Posts Tagged ‘traitor to Israel Akl Hashem’
Testimonials 30 years after civil war: Just about the withdrawal of the Syrian troops
Posted by: adonis49 on: October 22, 2008
Testimonials 30 years after civil war: Just about the withdrawal of the Syrian troops
Note: Investigations of the society thirty years after the start of the war
From The issue of the daily Al Balad, April 8, 2005
This chapter sheds the lights on the status of the Lebanese Republic, 30 years after the start of the civil war in 1975. The chapter will comprise eye witness accounts and investigative reporting on the state of society, the political parties’ positions and civil organizations development and the hopes of the new generation for the future and the feasibility of any drastic changes.
Thirty years after the civil war, and just about the withdrawal of the Syrian troops from Lebanon, a discussion among a few former civil war militia fighters gathered for a night out.
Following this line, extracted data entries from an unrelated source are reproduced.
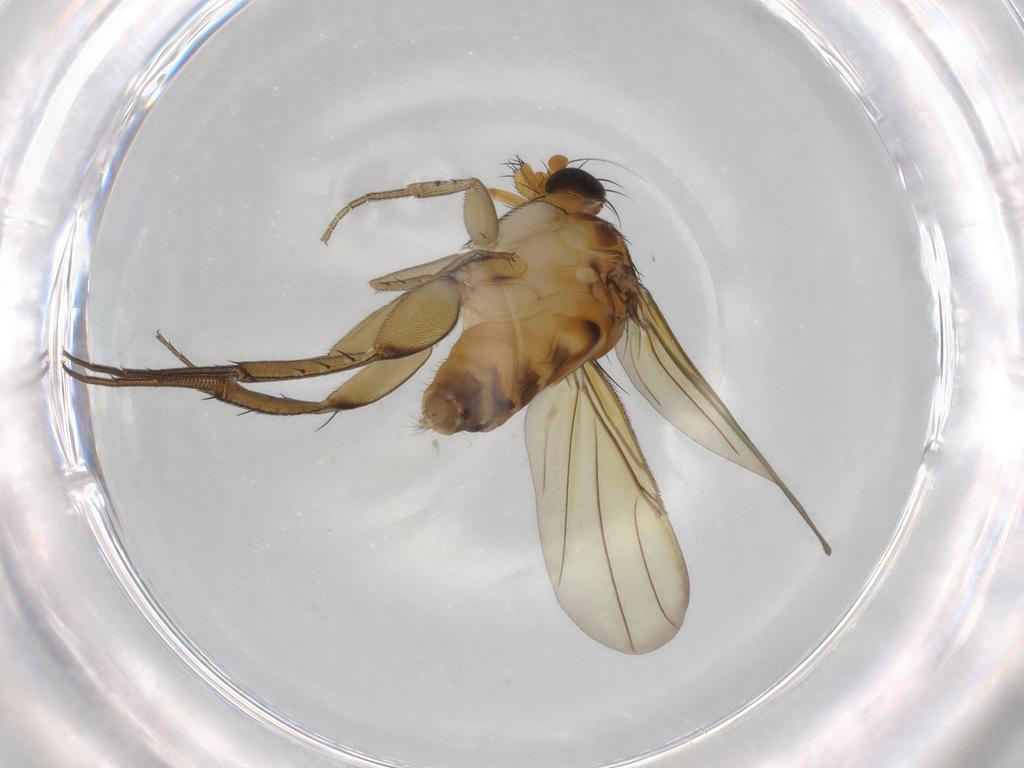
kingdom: Animalia
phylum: Arthropoda
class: Insecta
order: Diptera
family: Phoridae
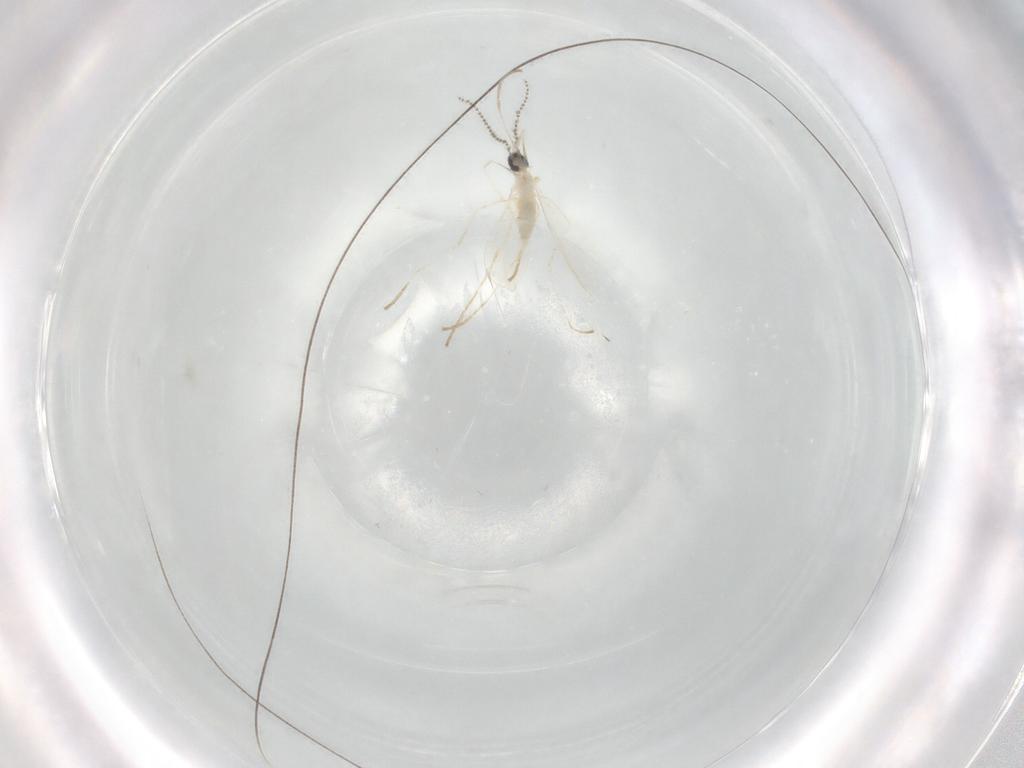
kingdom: Animalia
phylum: Arthropoda
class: Insecta
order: Diptera
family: Cecidomyiidae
The house is in Dahieh and the discussion relates to the current string of night car-bombings occurring every four days in the Christian cantons, car-bombing that did not target citizens, but a few foreigner workers living around died and some were injured.
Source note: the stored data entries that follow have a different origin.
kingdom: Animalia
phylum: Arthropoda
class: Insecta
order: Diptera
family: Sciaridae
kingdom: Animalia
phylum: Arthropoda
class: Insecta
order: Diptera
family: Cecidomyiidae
These car bombings came in the aftermath of the two mass demonstrations, the first by Hezbollah on March 8, and the second counter demonstration following on March 14, 2005: the demonstrators raised the slogans of freedom, independence and self determination to Lebanon.
The man sympathizing with Hezbollah is convinced that the Christian opposition coalition is behind these bombings so that it could sustain rallying the population against Syria and the Shiaa sect, and ultimately to corner Hezbollah into disarming according to the UN resolution 1559.
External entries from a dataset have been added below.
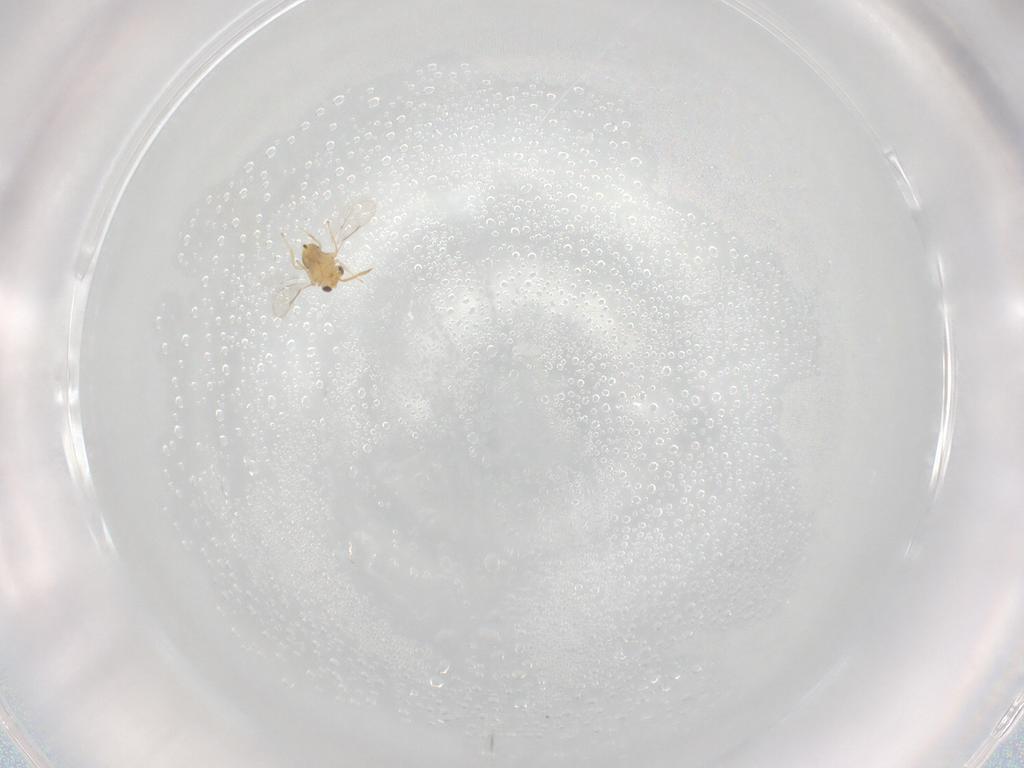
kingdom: Animalia
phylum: Arthropoda
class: Insecta
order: Hymenoptera
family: Aphelinidae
An elder man talks about the daily sit-in of some groups in tents erected in the Martyrs’ Square after the assassination of Prime Minister Hariri. He claims that a few opposition groups are raising the picture of the Lebanese traitor to Israel Akl Hashem who was assassinated by Hezbollah during the occupation of Israel in south Lebanon, and that these people are being paid by the USA Embassy to continue their sit-in indefinitely.
.A man trying to convey the image of a cool and rational person expresses his displeasure with the opposition demonstration that expressed discrimination and hatred against the Syrian people in general, which could lead Lebanon into the unknown.
Another man in his thirties believes that the Christians are planning to recapture their lost political power so that they re-monopolize the economy and sign a peace treaty with Israel as they attempted in 1983 during former President Amine Gemayyel. He resumes that if the Christian fail, they will definitely legitimize the de-facto canton separation. He is willing to take arms again, if need be, in order to prevent the Christian take over of power.
A young man coming from Beirut asks them whether they are for the freedom and independence of Lebanon from the Syrian tutelage; and the answers were affirmatives unanimously. He goes on “against whom do you want to raise your arms?” “Against those who want to disarm Hezbollah” is the reply of the rational man.
People used to say that the Sunni city of Sidon is the door to the South ,but as you advance a little deeper in the South you realize that this door had shifted of location. The South did not seriously mourn the assassinated former Prime Minister Rafic Hariri, and the main concern of the population is where you stand: for or against the disarmament of Hezbollah. Many of the former communists are members or sympathizers of Hezbollah and they are still excited to fight Israel and resist Israel plans in Lebanon.